__Activity__:
Select and copy out every line in the records containing "pixels".

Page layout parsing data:
========
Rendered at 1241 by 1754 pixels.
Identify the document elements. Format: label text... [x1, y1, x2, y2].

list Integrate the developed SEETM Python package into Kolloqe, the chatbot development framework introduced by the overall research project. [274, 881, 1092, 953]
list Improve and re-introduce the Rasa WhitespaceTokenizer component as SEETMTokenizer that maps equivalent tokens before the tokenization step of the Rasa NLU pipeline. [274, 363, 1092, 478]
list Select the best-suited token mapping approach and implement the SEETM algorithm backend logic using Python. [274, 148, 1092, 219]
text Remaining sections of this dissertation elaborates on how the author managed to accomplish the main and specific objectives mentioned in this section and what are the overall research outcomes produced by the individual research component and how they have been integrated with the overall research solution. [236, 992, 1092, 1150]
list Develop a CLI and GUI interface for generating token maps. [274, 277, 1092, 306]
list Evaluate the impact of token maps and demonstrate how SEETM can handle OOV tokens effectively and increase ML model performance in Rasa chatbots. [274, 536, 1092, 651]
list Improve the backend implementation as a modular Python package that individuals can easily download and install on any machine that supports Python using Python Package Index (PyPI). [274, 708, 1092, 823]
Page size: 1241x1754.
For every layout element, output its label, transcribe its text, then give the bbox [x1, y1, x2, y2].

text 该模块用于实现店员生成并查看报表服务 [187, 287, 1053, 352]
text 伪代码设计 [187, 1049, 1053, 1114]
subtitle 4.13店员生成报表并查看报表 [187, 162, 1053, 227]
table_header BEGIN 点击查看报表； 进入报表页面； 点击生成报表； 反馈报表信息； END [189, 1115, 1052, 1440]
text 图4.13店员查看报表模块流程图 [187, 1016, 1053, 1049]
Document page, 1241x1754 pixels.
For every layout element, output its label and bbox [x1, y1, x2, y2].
========
__Your solution__:
Rendered at 1241 by 1754 pixels.
Document page, 1241x1754 pixels.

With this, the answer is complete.